La mayor parte de los 152 fuertes de las líneas todavía existen, pero muchos de ellos se hallan en un estado tan ruinoso y abandonado que no es fácil encontrarlos. Si la única oportunidad de verlos es en una visita muy rápida, ésta debería hacerse probablemente a la propia ciudad de Torres Vedras, al norte de la cual se ha restaurado el fuerte de San Vicente. Una visita más prolongada tendría que basarse (como cualquier visita a un campo de batalla peninsular) en la magnífica guía de Julian Paget Wellington’s Peninsular War (Leo Cooper, Londres, 1990).

Masséna permaneció en Portugal mucho más tiempo del que Wellington se había esperado. El intento de despojar de comida el centro de Portugal nunca funcionó realmente, y los franceses encontraron suministros suficientes para alimentarse bien durante todo el mes de octubre. Repararon los molinos de viento y reconstruyeron los hornos, pero en noviembre estaban con medias raciones y luego se vieron acosados por un invierno más frío y húmedo que de costumbre. Abandonaron Torres Vedras a mediados de noviembre y se retiraron allí donde esperaban conseguir más comida. De un modo u otro aguantaron en Portugal hasta marzo, cuando, desanimados y fracasados, regresaron a sus depósitos en España. Había sido una derrota amarga para Masséna.
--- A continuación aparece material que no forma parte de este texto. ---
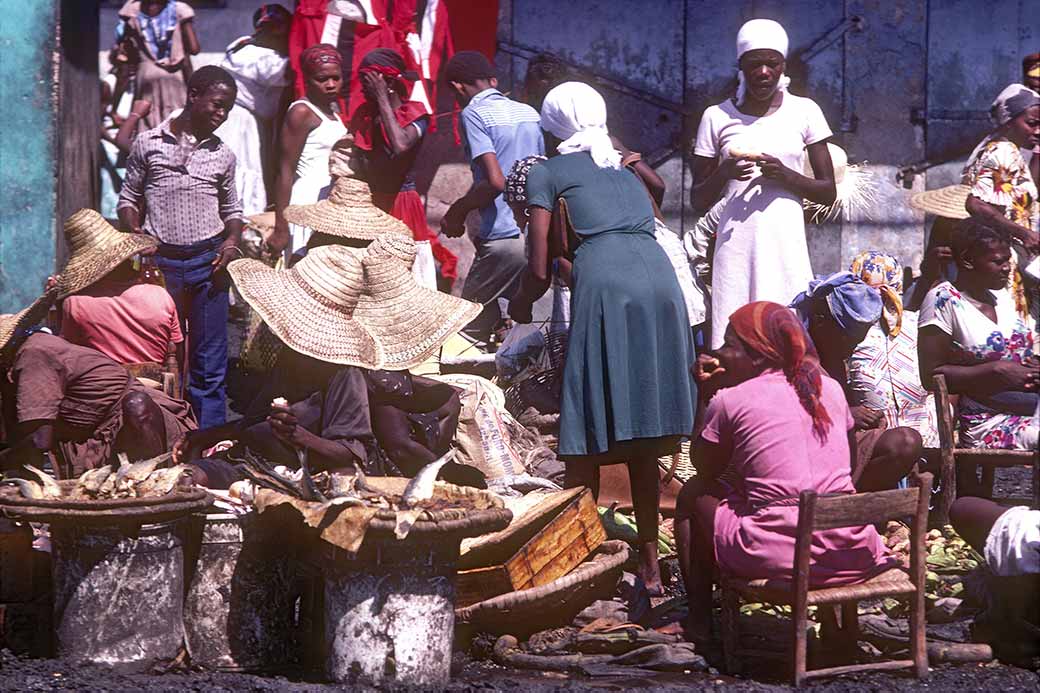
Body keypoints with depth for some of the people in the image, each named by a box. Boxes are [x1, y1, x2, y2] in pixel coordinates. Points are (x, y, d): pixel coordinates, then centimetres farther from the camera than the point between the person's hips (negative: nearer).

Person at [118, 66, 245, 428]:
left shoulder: (222, 155, 10)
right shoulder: (148, 144, 3)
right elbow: (128, 198, 9)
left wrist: (232, 240, 0)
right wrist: (135, 234, -8)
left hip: (208, 261, 2)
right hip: (161, 261, -2)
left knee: (210, 361, 0)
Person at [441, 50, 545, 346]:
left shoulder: (473, 114, -6)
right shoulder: (530, 113, 15)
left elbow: (495, 181, -17)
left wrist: (457, 211, -2)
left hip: (504, 238, -7)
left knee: (471, 326, 2)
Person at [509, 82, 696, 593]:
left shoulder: (546, 174, 15)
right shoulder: (626, 172, 31)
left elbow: (541, 270, 10)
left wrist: (520, 306, 30)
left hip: (604, 282, -5)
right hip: (659, 277, 5)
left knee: (588, 436, 3)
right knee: (643, 441, 14)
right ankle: (649, 566, 18)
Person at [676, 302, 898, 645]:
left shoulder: (729, 400, -3)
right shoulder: (829, 387, 10)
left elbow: (705, 470, 12)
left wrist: (706, 396, 18)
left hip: (774, 555, -4)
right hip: (850, 553, 4)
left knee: (693, 495, 22)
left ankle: (700, 619, 23)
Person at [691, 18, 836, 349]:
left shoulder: (804, 111, 7)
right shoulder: (717, 117, 8)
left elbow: (828, 192, 9)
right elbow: (699, 202, 11)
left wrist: (787, 176, -10)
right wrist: (724, 174, -9)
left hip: (786, 248, 0)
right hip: (736, 247, 0)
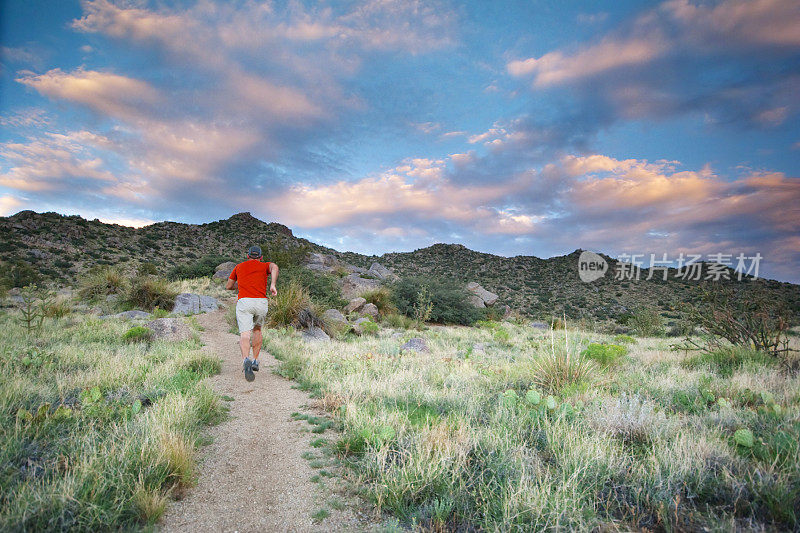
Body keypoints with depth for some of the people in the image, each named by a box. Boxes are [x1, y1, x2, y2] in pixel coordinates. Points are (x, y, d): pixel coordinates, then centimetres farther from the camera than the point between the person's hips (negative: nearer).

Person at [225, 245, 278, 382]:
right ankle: (255, 361, 24)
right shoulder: (264, 265, 17)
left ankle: (246, 359, -38)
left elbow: (228, 286, 30)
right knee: (257, 329, 24)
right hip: (261, 302, 1)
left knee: (244, 334, -12)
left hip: (244, 302, -1)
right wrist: (272, 285, -16)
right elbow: (274, 267, -9)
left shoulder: (239, 266, 23)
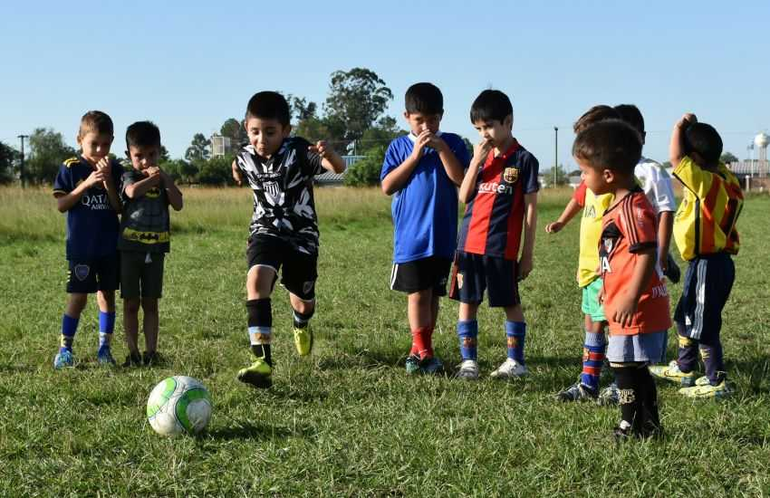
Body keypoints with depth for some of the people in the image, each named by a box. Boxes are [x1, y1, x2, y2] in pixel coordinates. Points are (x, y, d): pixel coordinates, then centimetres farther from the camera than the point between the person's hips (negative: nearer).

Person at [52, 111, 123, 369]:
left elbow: (119, 207, -2)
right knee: (78, 297, -2)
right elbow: (61, 205, -8)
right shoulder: (71, 168, -3)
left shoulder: (115, 170, 3)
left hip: (109, 245, 3)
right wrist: (86, 184, -18)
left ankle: (104, 347, 17)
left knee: (107, 295, 7)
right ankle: (65, 348, 8)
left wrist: (107, 181, -15)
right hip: (81, 246, -3)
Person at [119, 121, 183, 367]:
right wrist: (153, 179, -15)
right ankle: (133, 353, 6)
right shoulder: (130, 176, -2)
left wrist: (166, 178, -14)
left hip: (155, 249, 3)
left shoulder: (163, 179, 9)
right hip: (129, 248, -3)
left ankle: (151, 352, 7)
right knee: (131, 303, 2)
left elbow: (178, 204, -6)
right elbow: (132, 191, -26)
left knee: (151, 303, 6)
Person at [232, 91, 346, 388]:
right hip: (266, 230, 1)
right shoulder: (246, 158, -7)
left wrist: (330, 154, -56)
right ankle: (262, 362, -36)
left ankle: (301, 325, 56)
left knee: (303, 301, 13)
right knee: (256, 278, -29)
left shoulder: (299, 151, -20)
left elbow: (339, 168, -41)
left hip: (301, 234, -1)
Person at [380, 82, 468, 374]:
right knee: (417, 295, -3)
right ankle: (423, 351, 3)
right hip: (410, 237, -1)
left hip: (442, 238, 1)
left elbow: (461, 180, -9)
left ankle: (420, 349, 20)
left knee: (433, 295, 8)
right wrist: (415, 155, -10)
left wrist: (442, 148, -16)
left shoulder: (452, 143, 4)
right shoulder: (399, 147, 5)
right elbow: (387, 186, -5)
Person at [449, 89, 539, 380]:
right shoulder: (481, 155, 13)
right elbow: (464, 197, 6)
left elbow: (530, 209, -2)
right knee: (467, 301, 6)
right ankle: (468, 361, 12)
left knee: (510, 303, 5)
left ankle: (516, 361, 15)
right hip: (469, 243, 5)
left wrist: (527, 253, -4)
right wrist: (476, 161, -5)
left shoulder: (523, 159, -3)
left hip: (502, 247, -5)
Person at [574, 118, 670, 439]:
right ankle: (648, 425, 25)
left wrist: (632, 298, -26)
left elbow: (647, 254, -24)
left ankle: (632, 426, 6)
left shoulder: (631, 207, -18)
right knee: (634, 368, 16)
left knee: (624, 365, -3)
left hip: (635, 308, -10)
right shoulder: (621, 204, 14)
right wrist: (610, 289, 31)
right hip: (624, 302, 10)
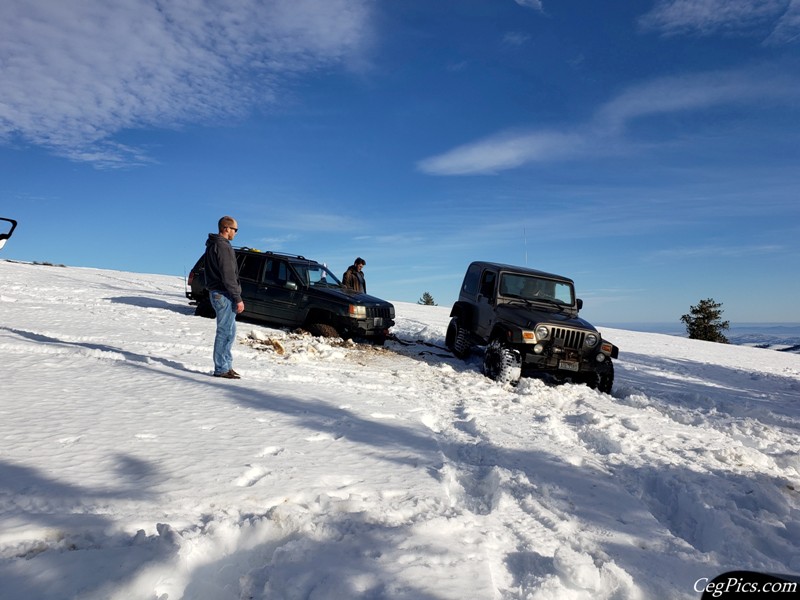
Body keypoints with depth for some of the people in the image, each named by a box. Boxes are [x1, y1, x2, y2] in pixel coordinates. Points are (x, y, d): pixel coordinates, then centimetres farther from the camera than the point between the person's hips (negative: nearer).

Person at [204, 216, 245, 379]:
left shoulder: (212, 245, 17)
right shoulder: (223, 246, -16)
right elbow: (228, 275, -20)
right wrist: (238, 298, -17)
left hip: (215, 291, 10)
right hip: (224, 294, -10)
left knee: (229, 330, 16)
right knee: (225, 331, -5)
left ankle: (226, 366, 22)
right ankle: (221, 369, 0)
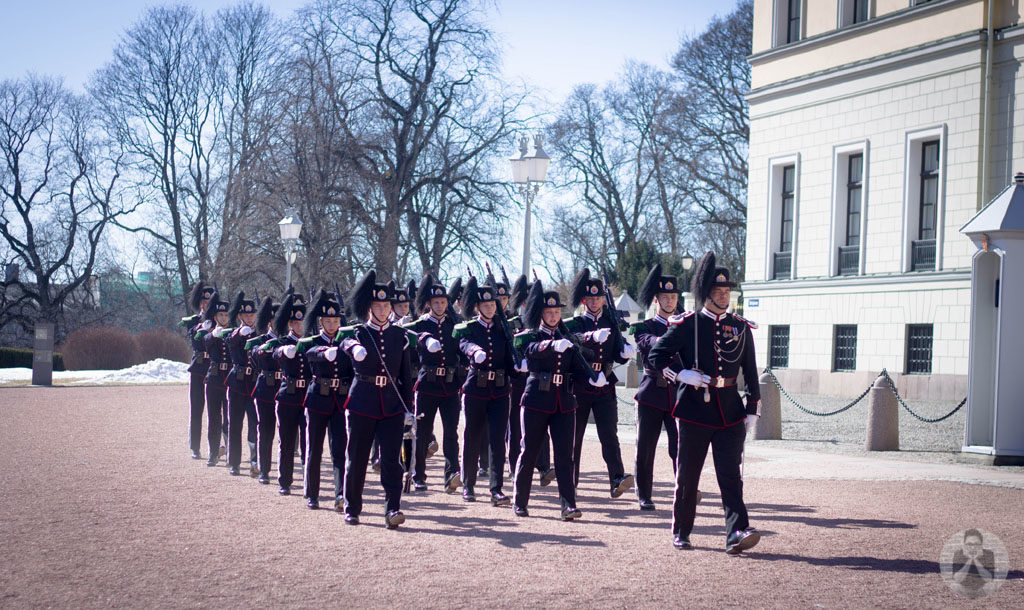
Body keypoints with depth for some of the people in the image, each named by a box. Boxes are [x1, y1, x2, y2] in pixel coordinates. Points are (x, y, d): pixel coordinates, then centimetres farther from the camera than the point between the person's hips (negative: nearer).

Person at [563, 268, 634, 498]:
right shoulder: (573, 324, 2)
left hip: (605, 387, 1)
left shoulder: (612, 324, 12)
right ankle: (570, 482, 17)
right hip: (579, 386, -1)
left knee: (609, 433, -12)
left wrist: (626, 352, -14)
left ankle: (617, 479, -23)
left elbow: (619, 356, 11)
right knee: (574, 436, 7)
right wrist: (593, 336, -42)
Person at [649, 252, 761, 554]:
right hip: (694, 409, -2)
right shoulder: (687, 324, -1)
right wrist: (681, 374, -14)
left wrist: (752, 410, 9)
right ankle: (681, 532, 20)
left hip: (730, 411, 2)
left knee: (730, 473, -8)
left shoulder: (741, 327, 8)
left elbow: (751, 371, 14)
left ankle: (737, 532, -15)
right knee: (687, 474, 6)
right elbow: (656, 356, 0)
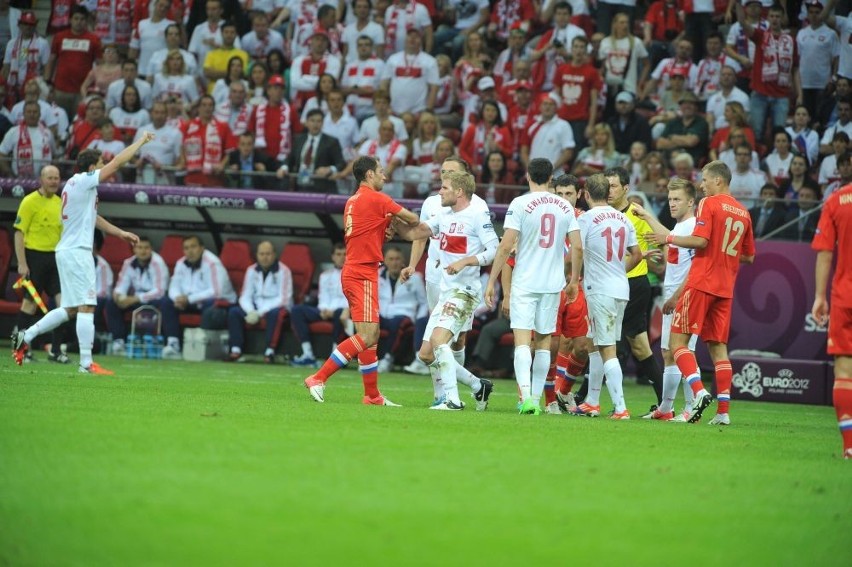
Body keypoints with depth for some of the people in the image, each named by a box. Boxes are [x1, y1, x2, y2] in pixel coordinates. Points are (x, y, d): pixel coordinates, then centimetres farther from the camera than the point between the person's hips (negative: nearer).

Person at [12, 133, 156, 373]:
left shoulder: (75, 184, 18)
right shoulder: (83, 180, -10)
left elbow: (93, 217, 27)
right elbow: (117, 162, -12)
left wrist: (121, 233, 26)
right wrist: (141, 140, -3)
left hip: (67, 252, 10)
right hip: (77, 252, -10)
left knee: (69, 309, 14)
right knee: (86, 306, -11)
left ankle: (25, 336, 14)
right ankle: (86, 363, -14)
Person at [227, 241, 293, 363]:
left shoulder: (283, 271, -10)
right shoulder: (252, 270, 5)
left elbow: (283, 299, -17)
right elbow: (245, 296, 4)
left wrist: (260, 312, -25)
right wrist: (251, 311, -19)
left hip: (276, 307, -5)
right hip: (255, 307, 5)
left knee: (275, 313, -39)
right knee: (234, 311, -19)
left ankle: (270, 351, -34)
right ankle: (236, 350, -21)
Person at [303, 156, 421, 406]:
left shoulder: (352, 201, 16)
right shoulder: (376, 199, -9)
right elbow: (412, 219, -1)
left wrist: (386, 227, 6)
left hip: (353, 271, 10)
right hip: (363, 274, -10)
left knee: (372, 335, 12)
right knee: (367, 335, -14)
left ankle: (372, 395, 15)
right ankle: (318, 378, -18)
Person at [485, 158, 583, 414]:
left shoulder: (520, 204, -7)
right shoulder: (565, 207, 4)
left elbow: (506, 246, -11)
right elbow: (577, 247, 4)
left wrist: (491, 281, -5)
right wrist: (574, 281, 16)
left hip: (524, 283, -3)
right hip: (553, 284, 4)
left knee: (522, 340, -7)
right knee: (544, 340, 13)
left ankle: (526, 395, -24)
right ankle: (536, 398, 14)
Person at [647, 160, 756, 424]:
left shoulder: (709, 203, -6)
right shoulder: (743, 212, 15)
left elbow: (700, 240, -18)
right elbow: (749, 256, 18)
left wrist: (669, 238, -6)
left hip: (701, 283, -7)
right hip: (725, 288, 7)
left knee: (677, 341, -4)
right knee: (718, 346, 8)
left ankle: (699, 391, -22)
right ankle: (723, 410, 1)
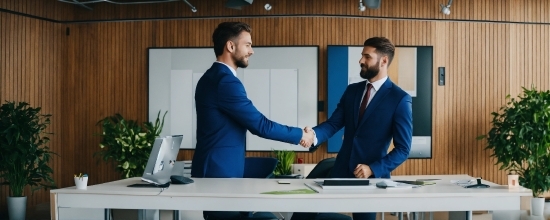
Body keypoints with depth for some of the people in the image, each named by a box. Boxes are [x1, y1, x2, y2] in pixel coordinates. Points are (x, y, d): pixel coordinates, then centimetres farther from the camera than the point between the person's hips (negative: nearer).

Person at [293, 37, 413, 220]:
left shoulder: (400, 99, -8)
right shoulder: (352, 90, 9)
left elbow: (403, 149, -9)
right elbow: (333, 124, 2)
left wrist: (373, 169, -18)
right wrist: (313, 134, -19)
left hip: (371, 177, -5)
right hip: (340, 171, 5)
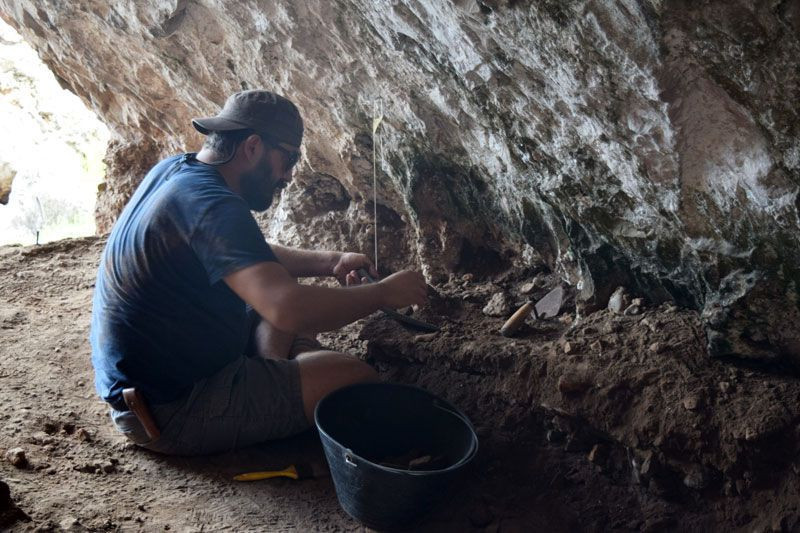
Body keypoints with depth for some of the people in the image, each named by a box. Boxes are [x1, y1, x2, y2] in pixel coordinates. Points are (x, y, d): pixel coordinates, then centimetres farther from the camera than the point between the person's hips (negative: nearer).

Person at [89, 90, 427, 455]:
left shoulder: (174, 170, 5)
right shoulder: (213, 206, -26)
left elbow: (251, 258, 18)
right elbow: (289, 311, -39)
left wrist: (329, 262, 5)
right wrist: (383, 293, -23)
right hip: (167, 414, -10)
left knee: (283, 285, 18)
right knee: (356, 379, -14)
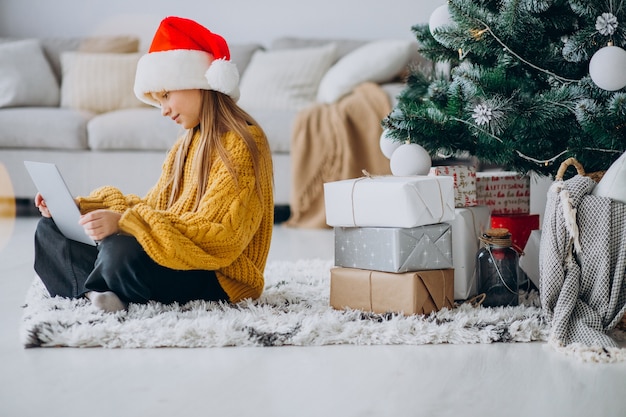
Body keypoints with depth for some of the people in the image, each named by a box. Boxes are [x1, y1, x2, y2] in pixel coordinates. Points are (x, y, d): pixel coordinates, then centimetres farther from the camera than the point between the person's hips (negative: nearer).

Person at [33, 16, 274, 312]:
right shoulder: (189, 143, 15)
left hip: (218, 279, -9)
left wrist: (124, 222, -29)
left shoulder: (242, 144, -13)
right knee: (52, 230, 4)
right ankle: (98, 293, -22)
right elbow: (155, 207, 15)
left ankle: (93, 290, -5)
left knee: (123, 252, -37)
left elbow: (218, 238, -23)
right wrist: (79, 207, 4)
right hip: (175, 259, 10)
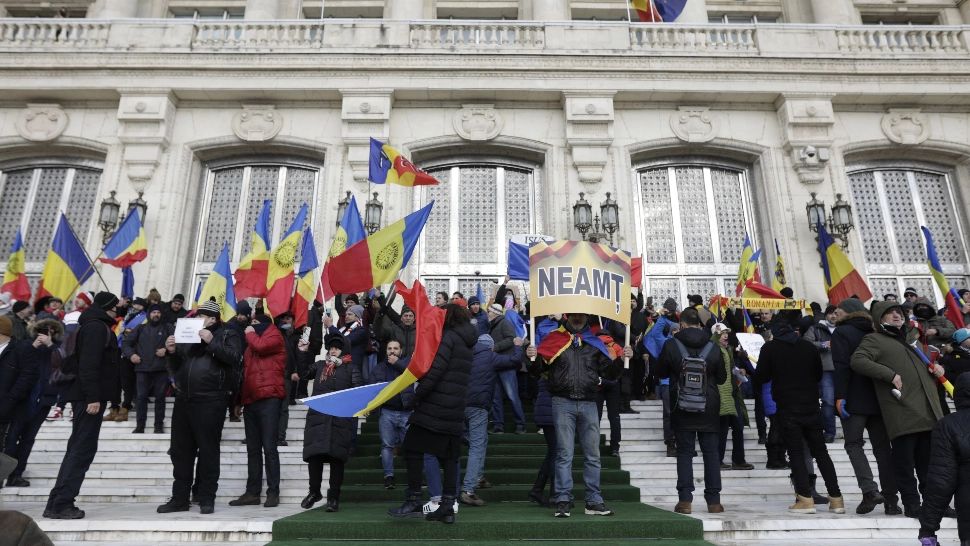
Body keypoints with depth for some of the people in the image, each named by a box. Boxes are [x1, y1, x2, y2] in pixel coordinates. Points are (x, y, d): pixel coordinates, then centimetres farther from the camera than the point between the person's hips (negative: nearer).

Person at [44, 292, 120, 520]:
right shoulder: (97, 327, -12)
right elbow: (89, 364, -22)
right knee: (83, 449, -7)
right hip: (90, 396, -10)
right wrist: (93, 397, -25)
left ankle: (59, 502, 17)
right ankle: (60, 503, -5)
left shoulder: (95, 326, 19)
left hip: (86, 396, 10)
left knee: (79, 448, 13)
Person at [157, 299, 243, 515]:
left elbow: (235, 357, -14)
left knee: (208, 451, -1)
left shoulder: (228, 335, 3)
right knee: (180, 451, 9)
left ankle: (207, 499, 8)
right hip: (183, 400, 6)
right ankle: (179, 498, 18)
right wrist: (172, 352, 2)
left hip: (210, 402, -6)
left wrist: (211, 342, -18)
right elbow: (175, 369, 22)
El libro de John Grehan The Lines of Torres Vedras, publicado por Spellmount en el año 2000, me resultó inestimable al escribir La fuga de Sharpe. No tan sólo contiene la que es con mucho la mejor descripción de las líneas propiamente dichas, sino muchas otras cosas, incluyendo un apasionante relato de la batalla de Bussaco, por lo que estoy en deuda con él, si bien cualquier error es, por supuesto, mío. Sharpe y Harper marcharán de nuevo.